## Record set
========

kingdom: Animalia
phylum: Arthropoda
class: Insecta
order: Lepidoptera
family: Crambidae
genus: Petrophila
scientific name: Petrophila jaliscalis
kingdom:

========

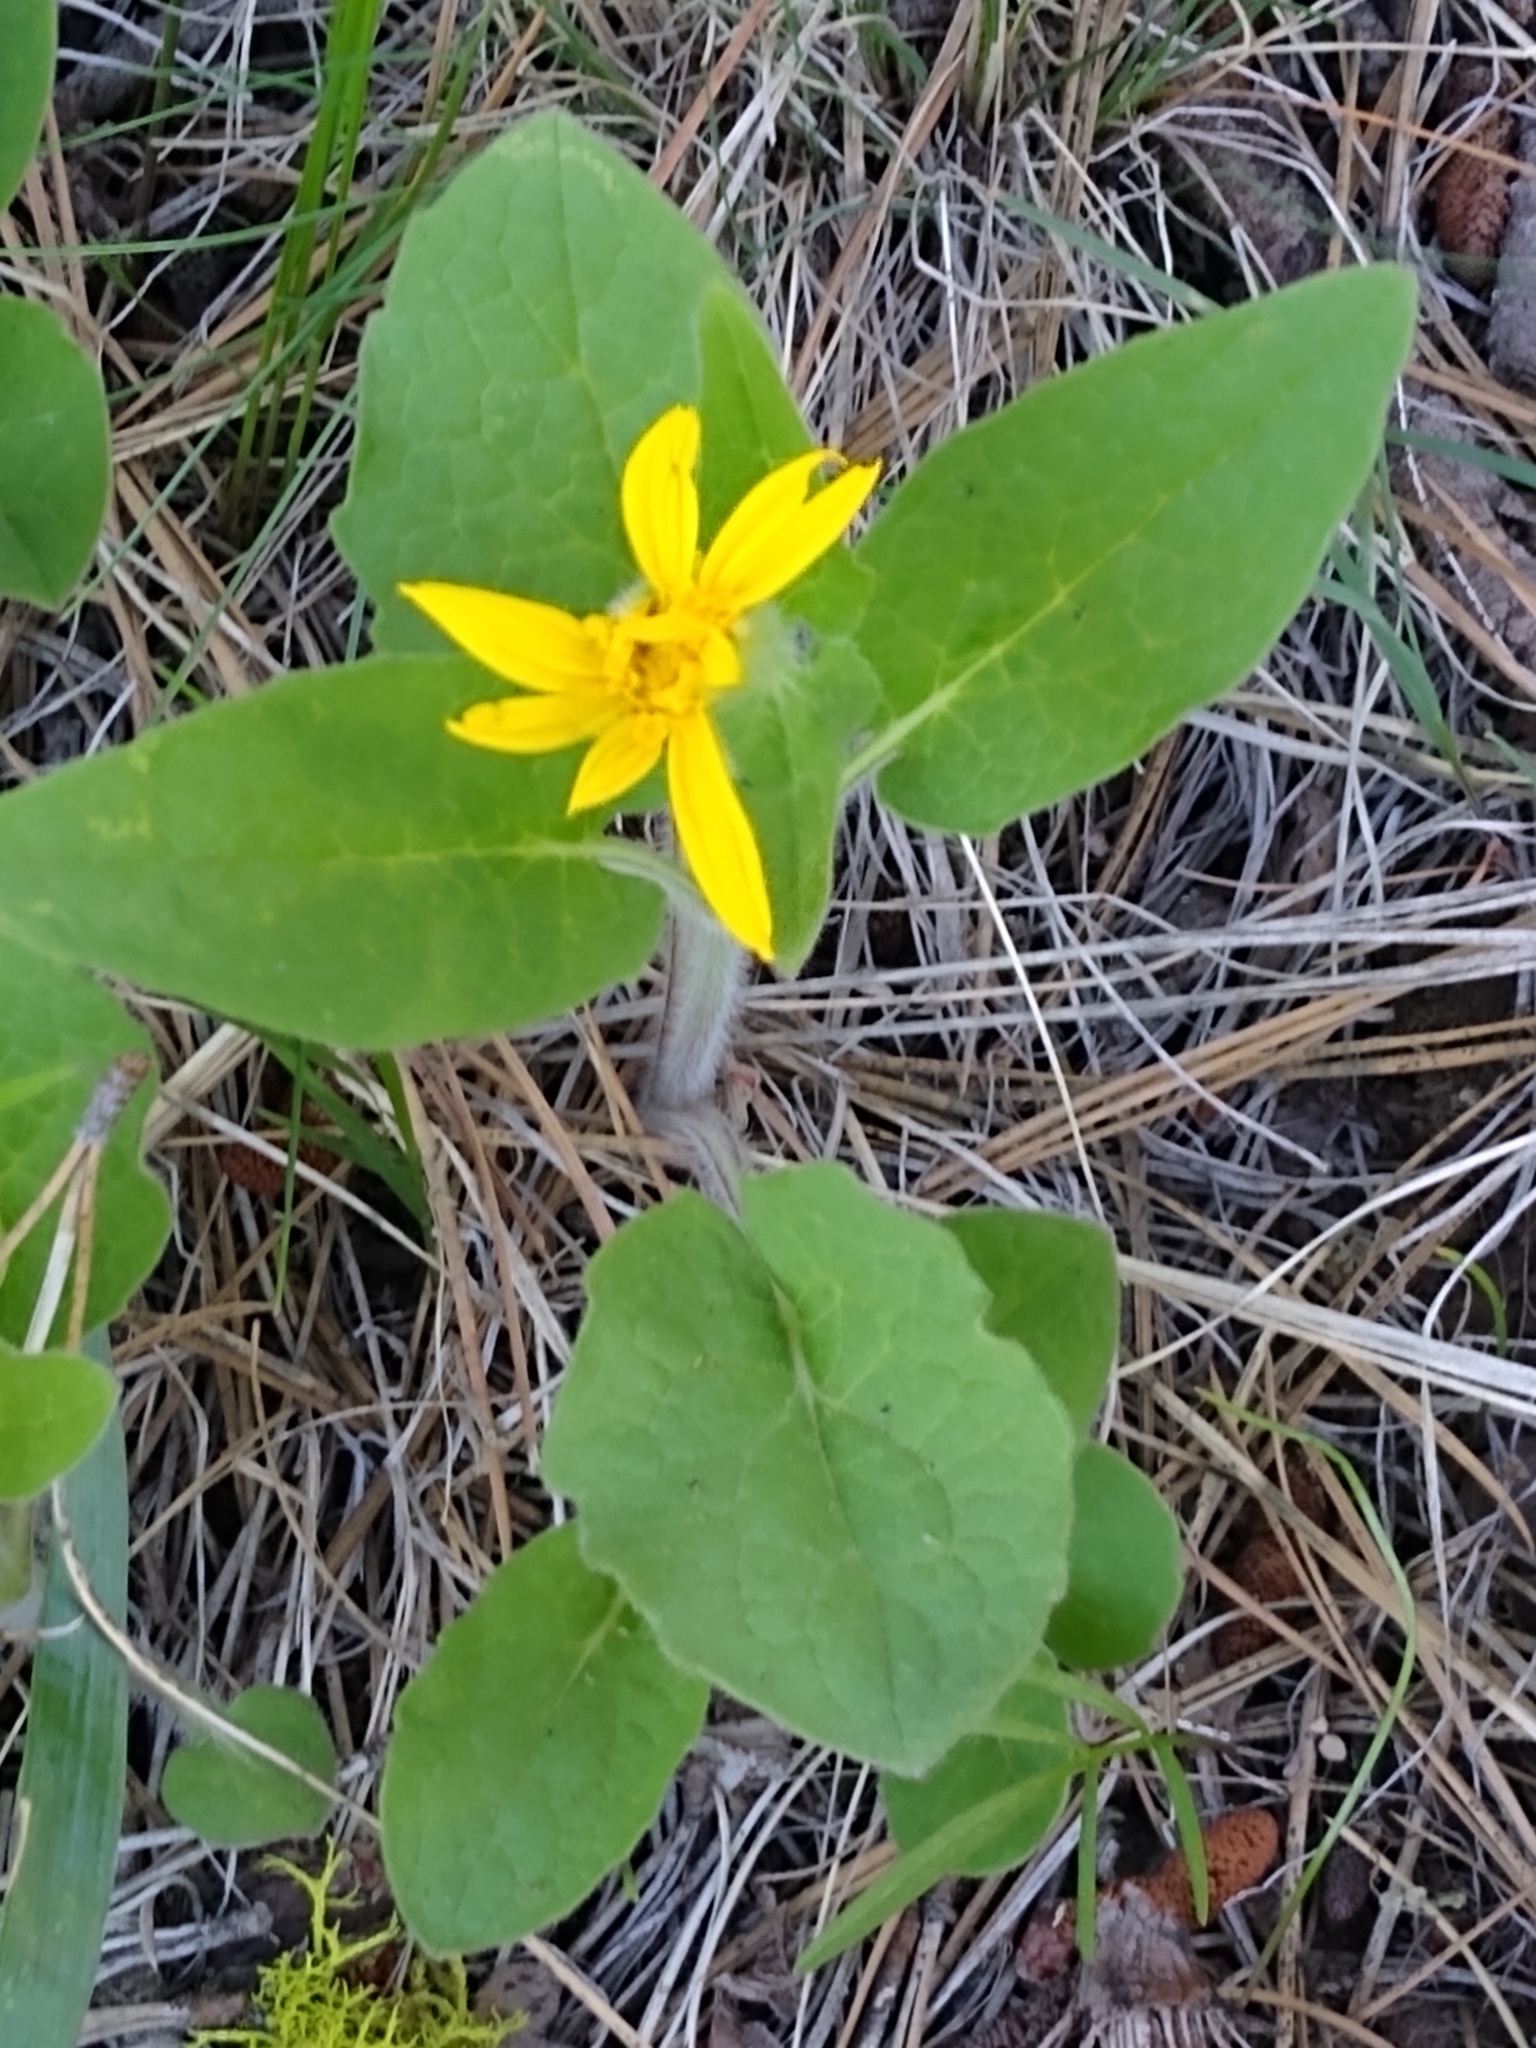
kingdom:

========

## Given exercise
Write out the lines of the records word for word, from the line containing "kingdom: Animalia" through the line containing "scientific name: Petrophila jaliscalis", with both of those lines included.

## Complete answer
kingdom: Animalia
phylum: Arthropoda
class: Insecta
order: Lepidoptera
family: Crambidae
genus: Petrophila
scientific name: Petrophila jaliscalis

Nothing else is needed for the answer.